Adversarial Spheres

By @dnl0x00

State-of-the-art computer vision models are vulnerable to adversarial examples, i.e. for every image that is classified correctly you can find very small perturbations which causes the model to misclassify the image. The perturbations are so small that the original image and the modified image are indistinguishable for a human. The reason for that is still poorly understood and remains an open problem in the machine learning community.

To move one step forward some researchers from Google have published a paper in which they have analyzed a simple synthetic dataset which consists of data points from two concentric high dimensional spheres. The data points of the inner sphere have a distance of 1 to the origin (more precisely the data points have an Euclidean norm of 1), the data points of the outer sphere have a distance of 1.3 to the origin. This dataset was analyzed experimentally (via a ReLU network with two hidden layers and 1000 hidden units) and analytically by using a very simple network (a “quadratic network”, i.e. a network with a single hidden layer with no bias in the hidden layer where the activation function is x²).

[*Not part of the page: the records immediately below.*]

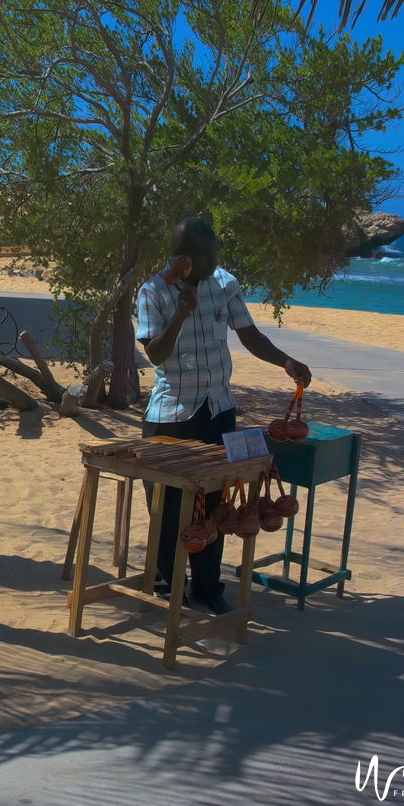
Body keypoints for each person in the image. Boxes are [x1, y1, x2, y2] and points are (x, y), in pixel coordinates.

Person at [136, 216, 313, 616]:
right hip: (172, 415)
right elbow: (154, 355)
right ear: (184, 257)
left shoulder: (224, 283)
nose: (216, 258)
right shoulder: (153, 292)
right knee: (168, 506)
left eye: (216, 250)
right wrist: (180, 315)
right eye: (208, 253)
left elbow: (249, 335)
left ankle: (208, 585)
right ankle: (171, 581)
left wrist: (286, 361)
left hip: (218, 410)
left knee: (216, 504)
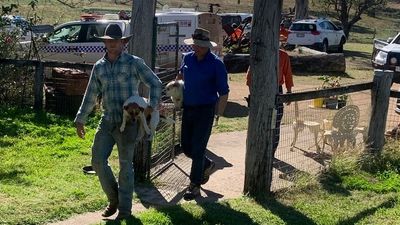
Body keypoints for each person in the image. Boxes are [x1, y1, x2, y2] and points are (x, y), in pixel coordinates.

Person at [74, 24, 162, 220]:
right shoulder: (99, 66)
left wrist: (152, 106)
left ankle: (125, 211)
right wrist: (81, 118)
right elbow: (91, 94)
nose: (111, 45)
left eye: (115, 41)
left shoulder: (133, 63)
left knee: (125, 166)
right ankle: (114, 199)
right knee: (97, 161)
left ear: (123, 43)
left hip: (128, 123)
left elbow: (155, 82)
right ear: (104, 43)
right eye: (108, 42)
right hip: (107, 121)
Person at [177, 28, 229, 201]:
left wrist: (218, 114)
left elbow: (223, 92)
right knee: (186, 147)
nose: (196, 48)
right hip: (188, 108)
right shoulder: (187, 58)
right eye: (195, 45)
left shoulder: (216, 64)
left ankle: (194, 186)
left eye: (200, 45)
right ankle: (207, 164)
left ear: (207, 46)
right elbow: (181, 77)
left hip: (205, 110)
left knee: (198, 149)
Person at [246, 37, 293, 154]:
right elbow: (249, 77)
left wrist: (289, 91)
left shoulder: (283, 56)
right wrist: (253, 94)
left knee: (275, 122)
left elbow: (288, 74)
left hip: (277, 89)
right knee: (259, 121)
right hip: (260, 90)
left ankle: (271, 151)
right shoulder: (260, 55)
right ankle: (258, 150)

The authors found that this synthetic dataset shares properties of current image models. In particular, most randomly chosen points from the data distribution are correctly classified but are very close to an incorrectly classified input. The authors proved analytically that for this dataset any model is vulnerable to adversarial examples if there exist just a small constant fraction of the sphere which is misclassified by the model. Furthermore, they have shown that in order to linearly increase the average distance to the nearest error (which would be the goal if a model should be robust to adversarial examples), the error rate of the model must decrease exponentially. Concretely, if the average distance to an error is denoted by d, then the size of perturbations that is required to create an adversarial example is limited by the upper bound O(1/sqrt(d)).

It is argued that the findings seem to be the result of the high dimensional geometry of the data manifold. For networks that were trained on the same dataset but with lower dimensions no errors were found. However, this changes when the dimension is around 60.

Of course, the results shown in this paper were just derived from a simple synthetic dataset and it is not known whether the results presented here can be applied to image data as well. However, real-world data and models are much more complex and things usually do not get better the more complex things are. So in my opinion we have to consider that with current models for image classification adversarial examples will always exist. Let’s wait and see what that means for future applications like self-driving cars for which adversarial examples could pose a severe risk for the passengers.